Clinton Likely To Net 25 in New York

Ten polls in the past two weeks show Hillary Clinton maintaining a double-digit lead over Bernie Sanders in New York.  With our model set to Sanders winning 80% of the undecided vote, we predict Clinton will win the New York primary with around 55 percent of the vote.

It will likely take weeks to get the final delegate count, in part because New York is proportional by Congressional district, and the district maps in the city cross all kinds of political boundaries.

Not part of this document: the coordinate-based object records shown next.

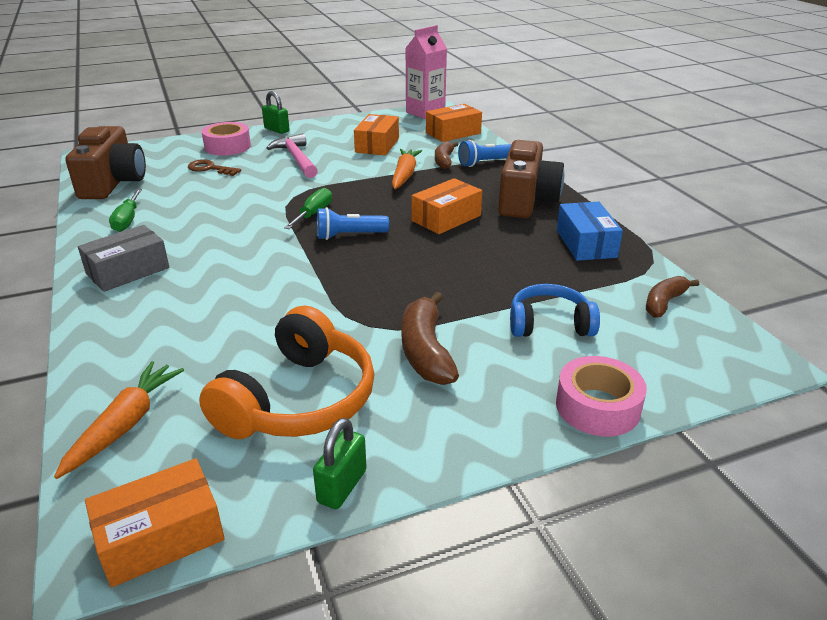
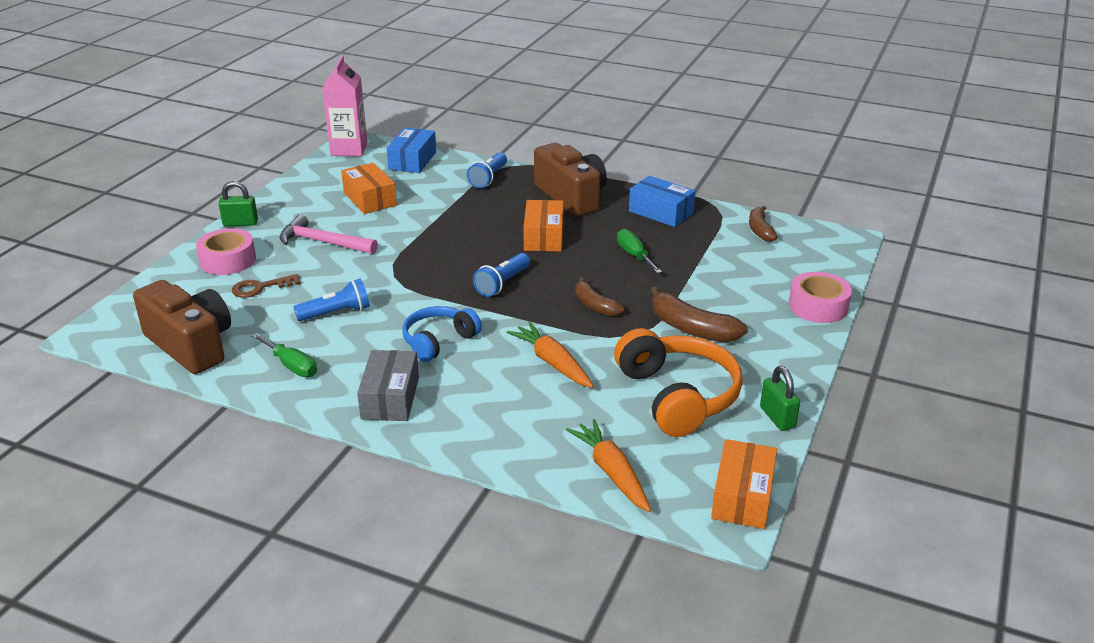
camera: 45 degrees left, 0 degrees up
(214, 202) = (336, 313): none -> blue flashlight
(314, 214) = (441, 281): green screwdriver -> green screwdriver (634, 255)
(404, 175) = (447, 216): orange carrot -> orange carrot (552, 363)
(444, 160) = (453, 190): brown banana -> brown banana (594, 305)
(453, 133) = (412, 160): orange box -> blue box
(549, 324) = (726, 275): blue headphones -> blue headphones (438, 341)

In CDs that have six delegates available (18 of 27), a candidate needs to exceed 58% of the vote to avoid splitting the delegates 3-3.  This likely helps Sanders by around 10 delegates statewide.

Since we don’t have CD-level polling, and our model doesn’t account for demographics in any meaningful way, it’s not possible to drill down into how each of the 27 CDs may split.  Nevertheless, our estimate shows Clinton netting roughly 25 delegates in the night, which would extend her pledged-delegate lead over Sanders to around 240. The win is what will set the narrative for the remaining races, but a 20+ Clinton delegate victory will come close to sealing the deal.

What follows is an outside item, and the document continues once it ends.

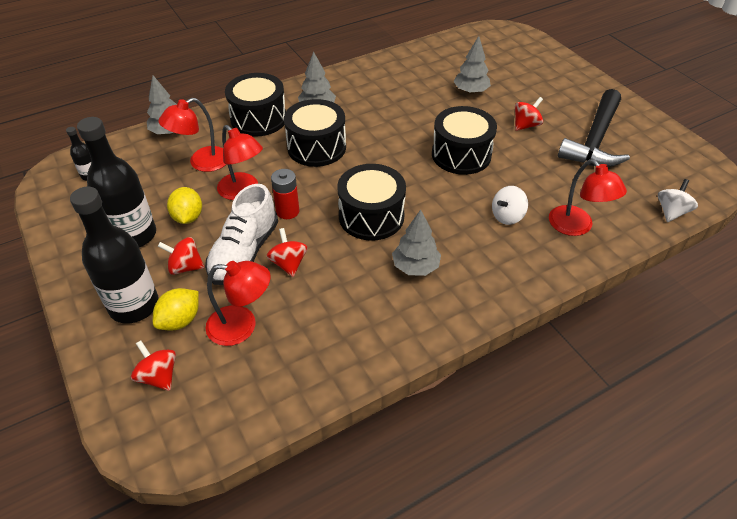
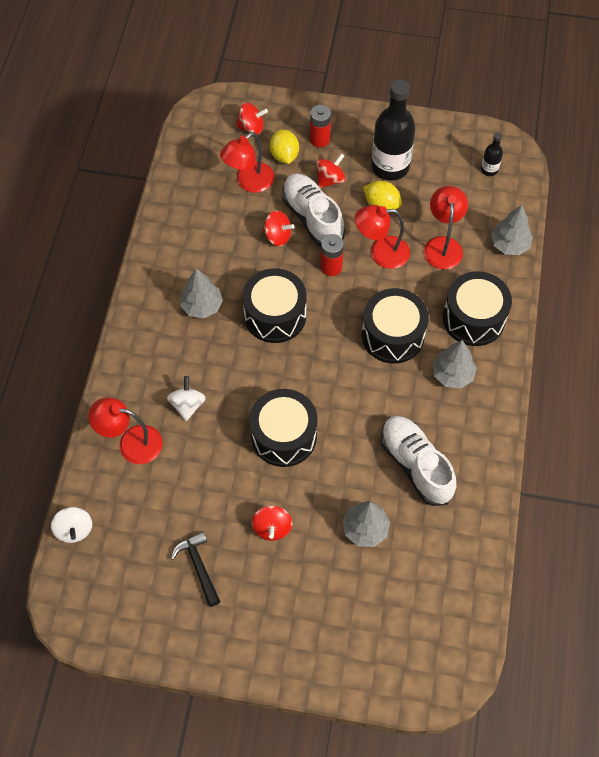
camera: 130 degrees right, 15 degrees up
(134, 306) = (320, 139): black bottle -> red battery
(403, 92) = (416, 465): none -> white shoe
(594, 140) = (198, 566): black hammer -> black hammer, size x0.53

Our model shows Clinton netting an addition 42 delegates in the April 26 contests, mostly on the strength of an 18-point win in Maryland and a 6-point win in Pennsylvania, based on recent polls.  Even were she just to net 30, she would have a 270-delegate lead.  While not mathematically impossible to overcome until June 7, Sanders would need to post 50-point victories in each of the remaining contests to work the race to a tie.  He will likely do so in Oregon, but in California, our model predicts a 4-point Clinton win, meaning Sanders has a lot of ground to make up in the next two months.

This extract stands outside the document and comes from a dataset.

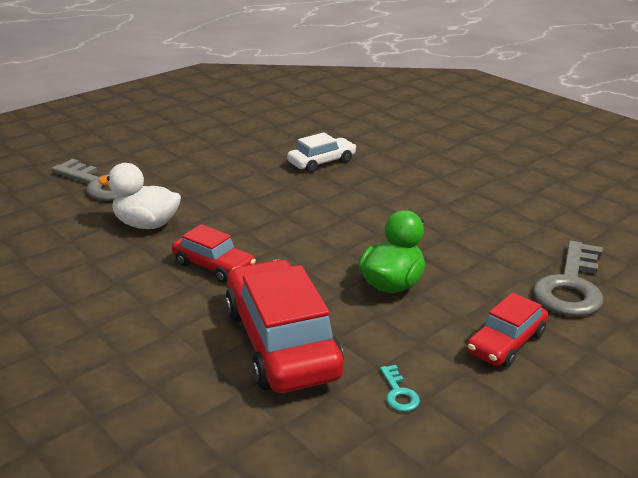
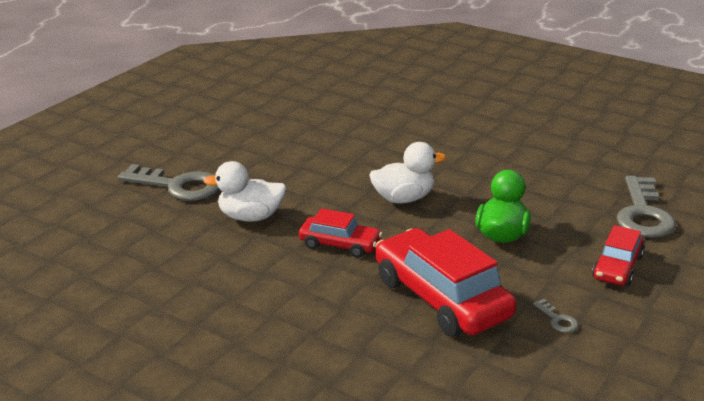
camera: 15 degrees left, 0 degrees up
(311, 229) = (403, 198): none -> white duck
(322, 162) = (373, 135): white car -> none
(399, 393) = (557, 320): turquoise key -> grey key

The “good” news for Sanders, though, is that the polls also show him keeping Clinton around 200 delegates short of what she needs to win the nomination on pledged delegates alone.  It’s very likely that she has the super delegates needed to carry her over on the first ballot, but without Clinton hitting the 2,383 magic number in the primaries, Sanders can legitimately fight through the convention.